Choosing the Right Bank Account
When shopping for a new account, you'll find there are an increasing number of ways to manage your money. Banks offer a wide range of checking and savings accounts. Some are basic. Some pay interest. Others do not.
So what type of account is right for you? The answer depends on a number of factors:
- Why do you need the account?
- How often are you going to write checks?
- How often will you need access your money?
By answering these types of questions, you'll be able to establish a few criteria for picking an account.
The following list provides a good starting point for your analysis.
Checking accounts offer you a convenient way to pay for bills and other expenses.
Some pay interest if you maintain a minimum monthly balance. Others do not. Whatever your requirements, you should be able to find an account that meets your needs. There are many to choose from.
- Basic Checking Accounts. Also known as a "No Frills" bank account. With this type of account, you get a limited set of services for a small price. You may be charged a fee for each check you write over a certain limit or you may just be charged a monthly fee. Some banks will require you to set up a direct deposit or maintain a minimum balance in order to avoid a monthly fee. Basic checking accounts normally don't make interest payments to their customers.
- Interest-Bearing Checking Accounts. The higher balance you maintain in these type of accounts, the more interest you will earn. If your balance drops below a preset level, you'll be charged a hefty monthly service fee. Interest-bearing accounts normally offer unlimited check writing privileges as long as you comply with the requirements.
- Money Market Accounts. Money market accounts normally invest in short-term obligations such as commercial paper, CDs, or Treasury bills. These type of accounts usually pay a higher rate than checking or savings accounts and a lower rate than CDs. Rates vary according to current market conditions. Money market accounts are different than money market funds for several reasons. First, they are insured by the FDIC. Second, money market accounts are not charged the normal management fee that funds will incur. Money market accounts also place a tighter limit on check-writing privileges (often just 3 per month). They may charge you a maintenance fee if your balance drops below a preset level.
- Asset Management Accounts. Asset management accounts are a type of checking account offered by many brokerage houses and banks. They offer the convenience of one account to take care of all your banking and investment needs.

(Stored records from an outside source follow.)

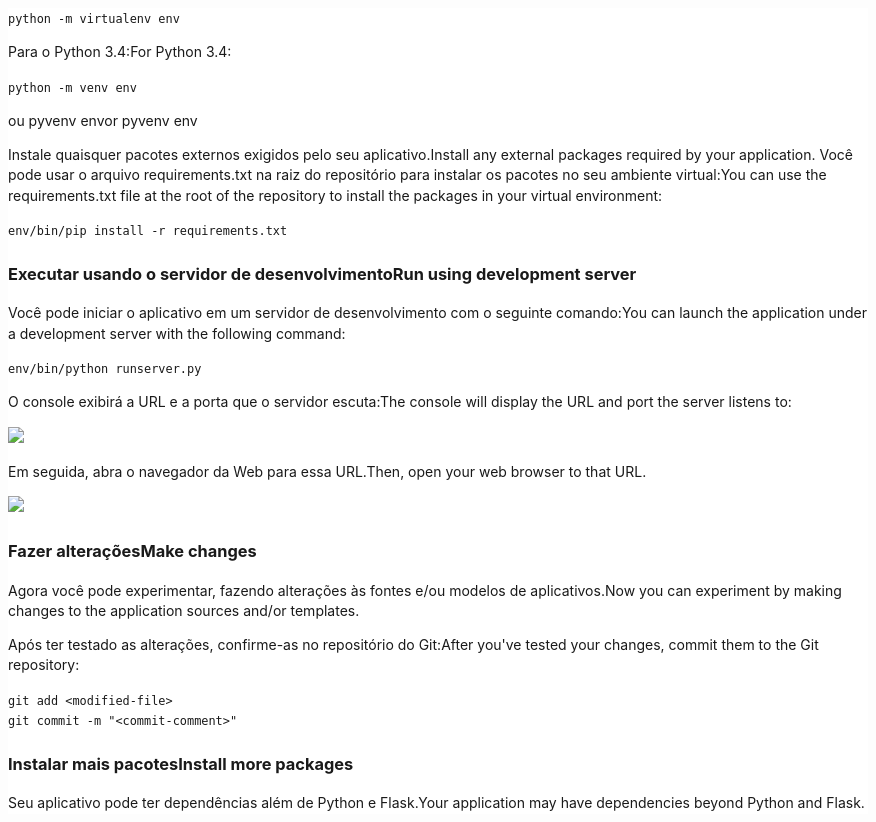    python -m virtualenv env

<span data-ttu-id="0ba04-239">Para o Python 3.4:</span><span class="sxs-lookup"><span data-stu-id="0ba04-239">For Python 3.4:</span></span>

    python -m venv env
<span data-ttu-id="0ba04-240">ou pyvenv env</span><span class="sxs-lookup"><span data-stu-id="0ba04-240">or pyvenv env</span></span>

<span data-ttu-id="0ba04-241">Instale quaisquer pacotes externos exigidos pelo seu aplicativo.</span><span class="sxs-lookup"><span data-stu-id="0ba04-241">Install any external packages required by your application.</span></span> <span data-ttu-id="0ba04-242">Você pode usar o arquivo requirements.txt na raiz do repositório para instalar os pacotes no seu ambiente virtual:</span><span class="sxs-lookup"><span data-stu-id="0ba04-242">You can use the requirements.txt file at the root of the repository to install the packages in your virtual environment:</span></span>

    env/bin/pip install -r requirements.txt

### <a name="run-using-development-server"></a><span data-ttu-id="0ba04-243">Executar usando o servidor de desenvolvimento</span><span class="sxs-lookup"><span data-stu-id="0ba04-243">Run using development server</span></span>
<span data-ttu-id="0ba04-244">Você pode iniciar o aplicativo em um servidor de desenvolvimento com o seguinte comando:</span><span class="sxs-lookup"><span data-stu-id="0ba04-244">You can launch the application under a development server with the following command:</span></span>

    env/bin/python runserver.py

<span data-ttu-id="0ba04-245">O console exibirá a URL e a porta que o servidor escuta:</span><span class="sxs-lookup"><span data-stu-id="0ba04-245">The console will display the URL and port the server listens to:</span></span>

![](./media/web-sites-python-create-deploy-flask-app/mac-run-local-flask.png)

<span data-ttu-id="0ba04-246">Em seguida, abra o navegador da Web para essa URL.</span><span class="sxs-lookup"><span data-stu-id="0ba04-246">Then, open your web browser to that URL.</span></span>

![](./media/web-sites-python-create-deploy-flask-app/mac-browser-flask.png)

### <a name="make-changes"></a><span data-ttu-id="0ba04-247">Fazer alterações</span><span class="sxs-lookup"><span data-stu-id="0ba04-247">Make changes</span></span>
<span data-ttu-id="0ba04-248">Agora você pode experimentar, fazendo alterações às fontes e/ou modelos de aplicativos.</span><span class="sxs-lookup"><span data-stu-id="0ba04-248">Now you can experiment by making changes to the application sources and/or templates.</span></span>

<span data-ttu-id="0ba04-249">Após ter testado as alterações, confirme-as no repositório do Git:</span><span class="sxs-lookup"><span data-stu-id="0ba04-249">After you've tested your changes, commit them to the Git repository:</span></span>

    git add <modified-file>
    git commit -m "<commit-comment>"

### <a name="install-more-packages"></a><span data-ttu-id="0ba04-250">Instalar mais pacotes</span><span class="sxs-lookup"><span data-stu-id="0ba04-250">Install more packages</span></span>
<span data-ttu-id="0ba04-251">Seu aplicativo pode ter dependências além de Python e Flask.</span><span class="sxs-lookup"><span data-stu-id="0ba04-251">Your application may have dependencies beyond Python and Flask.</span></span>

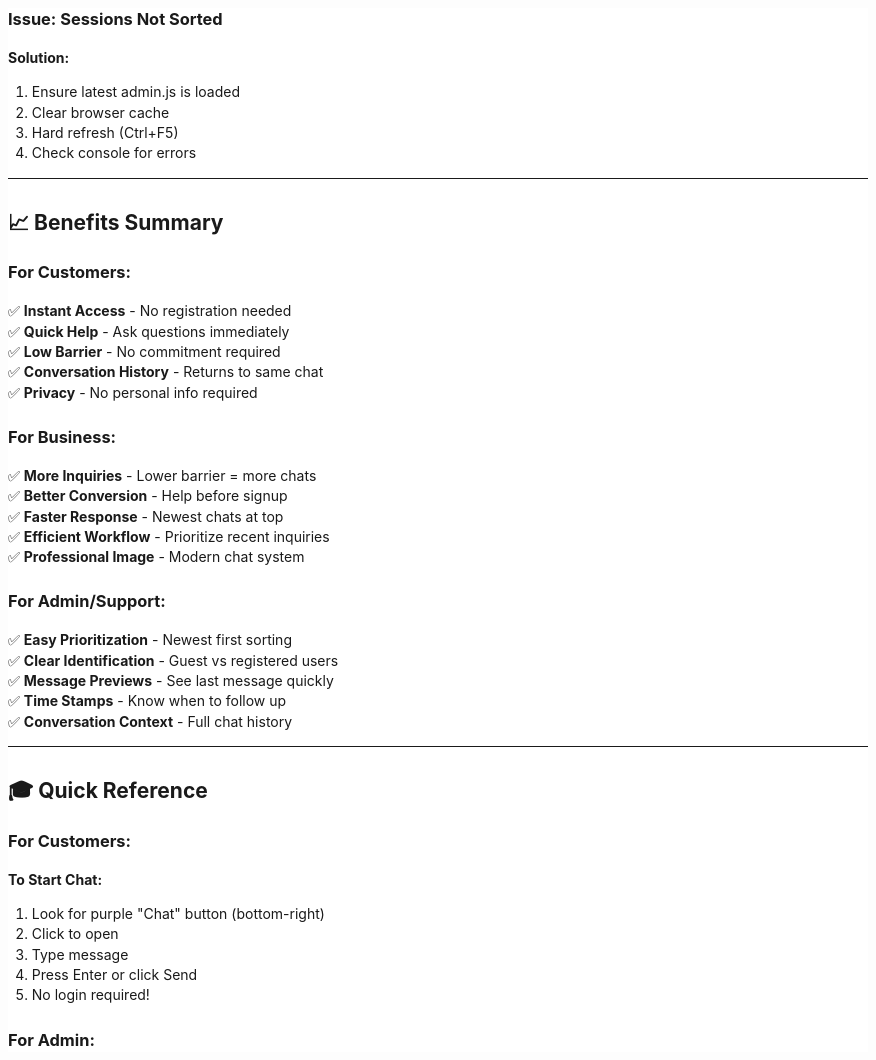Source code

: ### **Issue: Sessions Not Sorted**

**Solution:**
1. Ensure latest admin.js is loaded
2. Clear browser cache
3. Hard refresh (Ctrl+F5)
4. Check console for errors

---

## 📈 Benefits Summary

### **For Customers:**

✅ **Instant Access** - No registration needed  
✅ **Quick Help** - Ask questions immediately  
✅ **Low Barrier** - No commitment required  
✅ **Conversation History** - Returns to same chat  
✅ **Privacy** - No personal info required  

### **For Business:**

✅ **More Inquiries** - Lower barrier = more chats  
✅ **Better Conversion** - Help before signup  
✅ **Faster Response** - Newest chats at top  
✅ **Efficient Workflow** - Prioritize recent inquiries  
✅ **Professional Image** - Modern chat system  

### **For Admin/Support:**

✅ **Easy Prioritization** - Newest first sorting  
✅ **Clear Identification** - Guest vs registered users  
✅ **Message Previews** - See last message quickly  
✅ **Time Stamps** - Know when to follow up  
✅ **Conversation Context** - Full chat history  

---

## 🎓 Quick Reference

### **For Customers:**

**To Start Chat:**
1. Look for purple "Chat" button (bottom-right)
2. Click to open
3. Type message
4. Press Enter or click Send
5. No login required!

### **For Admin:**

Asset management accounts normally provide unlimited check-writing priveleges and a comprehensive end-of-year statement that documents all of your transactions. Many financial institutions require a higher minimum balance to open an asset management account. You should expect to pay an annual fee.

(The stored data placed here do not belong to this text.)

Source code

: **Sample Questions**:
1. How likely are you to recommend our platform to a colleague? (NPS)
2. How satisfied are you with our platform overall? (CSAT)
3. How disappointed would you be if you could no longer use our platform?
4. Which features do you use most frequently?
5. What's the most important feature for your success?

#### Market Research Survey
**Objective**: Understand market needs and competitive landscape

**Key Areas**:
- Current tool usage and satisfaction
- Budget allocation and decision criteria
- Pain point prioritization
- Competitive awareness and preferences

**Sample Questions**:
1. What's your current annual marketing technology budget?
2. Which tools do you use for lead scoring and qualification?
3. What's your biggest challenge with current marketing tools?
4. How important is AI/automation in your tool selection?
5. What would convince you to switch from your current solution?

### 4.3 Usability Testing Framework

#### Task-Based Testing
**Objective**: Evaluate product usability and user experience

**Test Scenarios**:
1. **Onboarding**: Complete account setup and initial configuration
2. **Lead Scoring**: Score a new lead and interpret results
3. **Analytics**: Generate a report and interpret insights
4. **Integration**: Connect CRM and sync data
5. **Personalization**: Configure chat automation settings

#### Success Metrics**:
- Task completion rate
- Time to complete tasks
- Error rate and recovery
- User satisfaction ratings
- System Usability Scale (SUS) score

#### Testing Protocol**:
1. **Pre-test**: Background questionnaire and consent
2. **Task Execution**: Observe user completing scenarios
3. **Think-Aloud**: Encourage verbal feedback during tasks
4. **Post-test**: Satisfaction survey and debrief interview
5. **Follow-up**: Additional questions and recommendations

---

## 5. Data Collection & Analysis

Banks typically offer two kinds of savings accounts: passbook and statement. Each pays interest to encourage you to keep your money in the account. You're allowed to make deposits or withdrawals with savings accounts, but you can't write checks. Savings generally pay lower rates than money market accounts or CDs.
- Passbook Savings. This is a traditional savings account. Transactions occurring within the account (including interest deposits) are logged in a small booklet that you keep. If you ever lose the booklet, you'll be charged a fee to replace it. Passbook savings are generally offered by banks, savings and loans, and credit unions. They offer a low interest rate and usually don't allow check-writing. Many charge minimum balance fees.
- Statement Savings. This type of savings account is similar to passbook savings with one exception. Instead of a booklet, your bank mails you a statement documenting all of your transactions. The statement usually arrives on a monthly or quarterly basis depending on your bank. Statement savings accounts also charge minimum balance fees.